Haruna Kawai’s illustrations are distinct in their simplicity. Her colourful portfolio of work is filled with drawings of abstract sculptural creations; whether it’s ceramic-like structures balance on three-dimensional triangles or padlock-inspired art objects, Haruna has a knack for illustrating minimalist constructions.
Right angles and perfect semi-circles permeate Haruna’s work. The Tokyo-based artist clearly draws inspiration from the sculptures she admires in galleries, the product design she sees in luxe furniture shops, and the innovative architecture she notices when she walks through Japan’s streets.

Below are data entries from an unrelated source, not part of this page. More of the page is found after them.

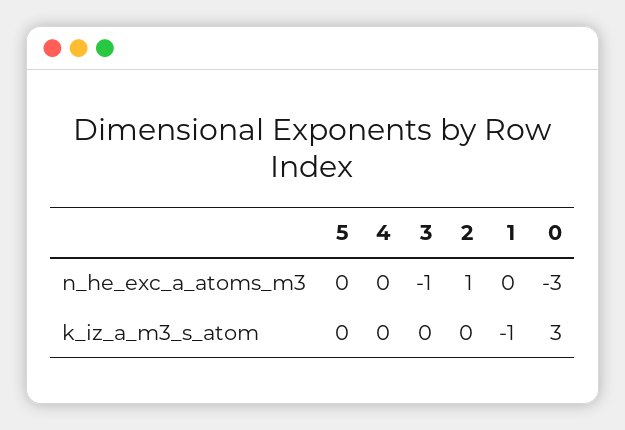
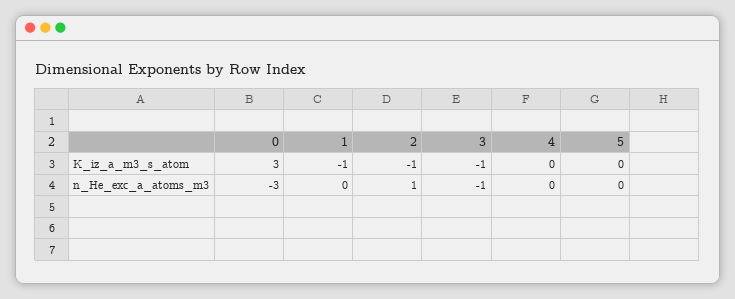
3, k_iz_a_m3_s_atom: 0 -> -1
2, k_iz_a_m3_s_atom: 0 -> -1

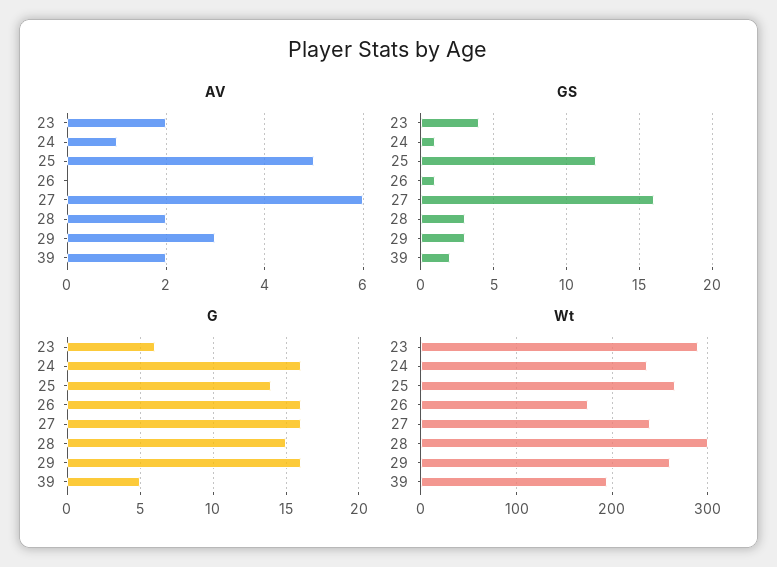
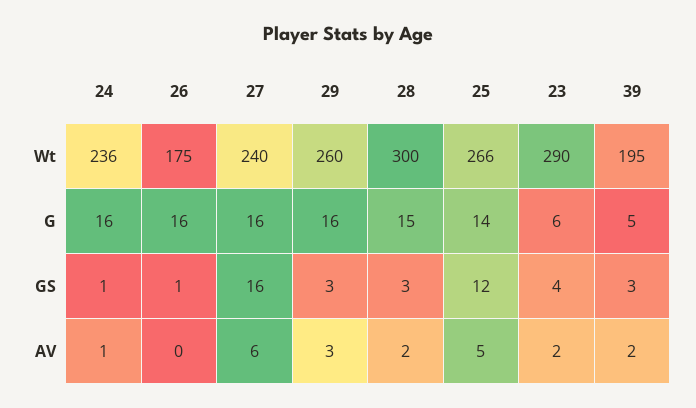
GS, 39: 2 -> 3

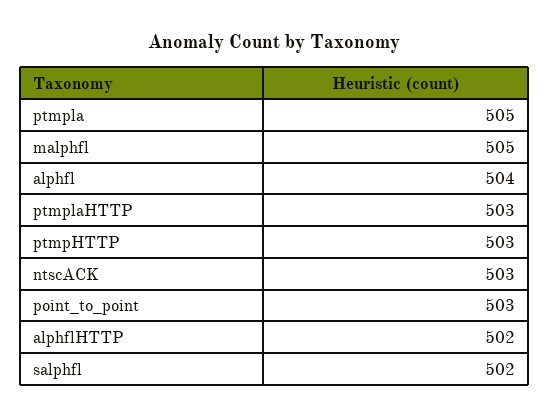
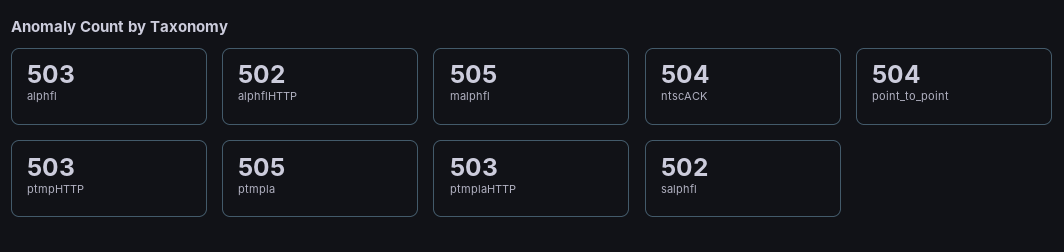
alphfl: 504 -> 503
ntscACK: 503 -> 504
point_to_point: 503 -> 504

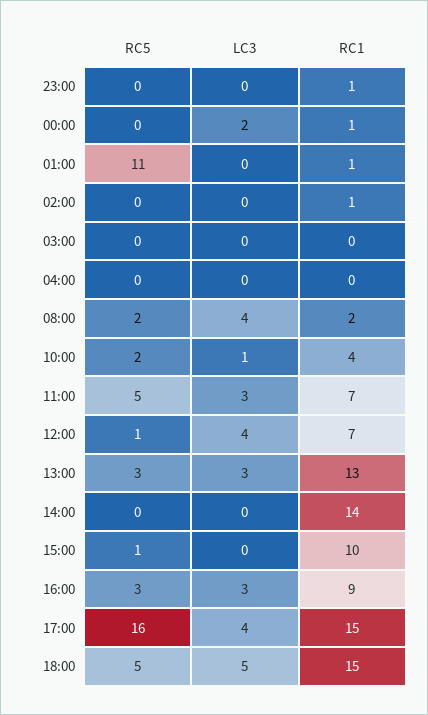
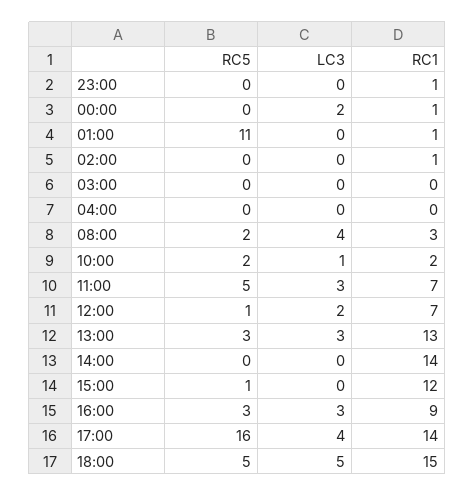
RC1, 08:00: 2 -> 3
RC1, 10:00: 4 -> 2
LC3, 12:00: 4 -> 2
RC1, 15:00: 10 -> 12
RC1, 17:00: 15 -> 14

Her creations contain little context, allowing the viewer to conjure up their own ideas of what these structures might be used for and what their purpose could be. “I like it when pictures reimagine how we perceive space. I like it when a picture challenges conventions and offers new forms of visual expressions that I have not seen before,” Haruna tells It’s Nice That. Her uncanny illustrations blur the boundaries between commonplace objects — like furniture and latches — and surrealism: the purpose of her creations is to remain ambiguous.
“I draw a picture using similar techniques to cel picture animation, where each frame is drawn by hand. I start off by painting the lines and filling in the colours onto transparent film,” Haruna explains. This is particularly surprising considering her bold, meticulous line-work that is so accurate it could be digitally rendered. Her drawings are populated with pastel blues and soft yellows, yet feature little shading, which again, strengthens the semblance of digital execution. The immaculate precision of Haruna’s drawings make them look like preliminary sketches of sculptures she is planning to build.
Haruna is single-handedly trying to break down the boundaries between illustration and three-dimensional art. “I want the viewer to see the playful aspect of these structures and each object’s different volume. You could say that I create my drawings like a sculpture; the size of the picture changes according to the motif.”